What's not to love about a brilliantly illustrated picture book featuring an inimitable horse, a man of incomparable intelligence and heart, and a portrayal of history that has for too long been ignored?
STEP RIGHT UP: How Doc and Jim Key Taught the World About Kindness, is written by Donna Janell Bowman and illustrated by Daniel Minter. Messages of kindness, patience, determination, and the value of education are rarely effective when explicitly stated, but "Doc" Key made those messages his life's work. As such, they take center stage in this book. This biography portrays the development of "Doc's" earliest values, his ambitious goals and achievements, and the challenges he faced along the way. In doing so, his life exemplifies and shares his messages effectively.
Bowman's text is as impressive and appealing as Minter's linoleum block print/acrylic illustrations, which offer high-contrast intensity and emotional impact. Bowman weaves lyrical descriptions with vivid action verbs and humorous scenes. The opening is a prime example:
"Spring 1889 stretched a blanket of wildflowers over Shelbyville, Tennessee, but William "Doc" Key barely noticed. He paced and fidgeted like an expectant father."
This is my Goodreads review:
|The lives of Doc Key (former enslaved person) and Jim Key (the most amazing horse you'll ever meet, in life or in the pages of a book) are extraordinary and inspiring. The text and the illustrations are equally impressive and do justice to the remarkable subject matter. Back matter/afterward provides further documentation, including archival photos, quotation sources, author's sources, and websites.|
This is a virtually untold story that has found its voice.
A particularly powerful example is the author's use of "enslaved person" instead of "slave" throughout the text, which reads naturally and effectively while emphasizing that slavery was (is) a social institution affecting people, not transforming them from people into some other entity, "slave".

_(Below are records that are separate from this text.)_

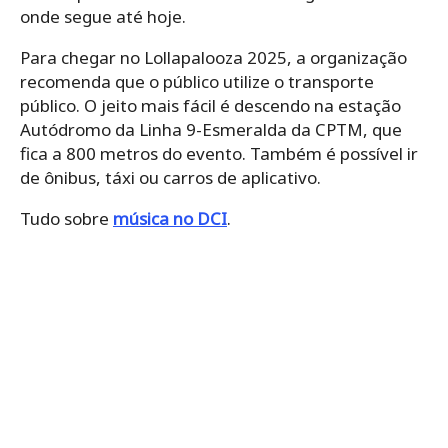
onde segue até hoje.
Para chegar no Lollapalooza 2025, a organização
recomenda que o público utilize o transporte
público. O jeito mais fácil é descendo na estação
Autódromo da Linha 9-Esmeralda da CPTM, que
fica a 800 metros do evento. Também é possível ir
de ônibus, táxi ou carros de aplicativo.
Tudo sobre
música no DCI
.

This title is a Junior Library Guild selection and received a starred review from Publishers' Weekly. Their review included this:
"Though debut author Bowman focuses on Doc’s relationship with Jim, a substantial afterword will leave children eager to learn more about Doc Key’s remarkable life, including his reluctant service work with Confederate forces during the Civil War and his efforts to free the enslaved. Ages 7–12."
There's so much more to be said about this book, but my own experience with it says you need to read it and share it, then keep it available for return visits by readers of many ages. Doc Key's examples of kindness, education, and gentleness toward all provide much-needed inspiration, now more than ever.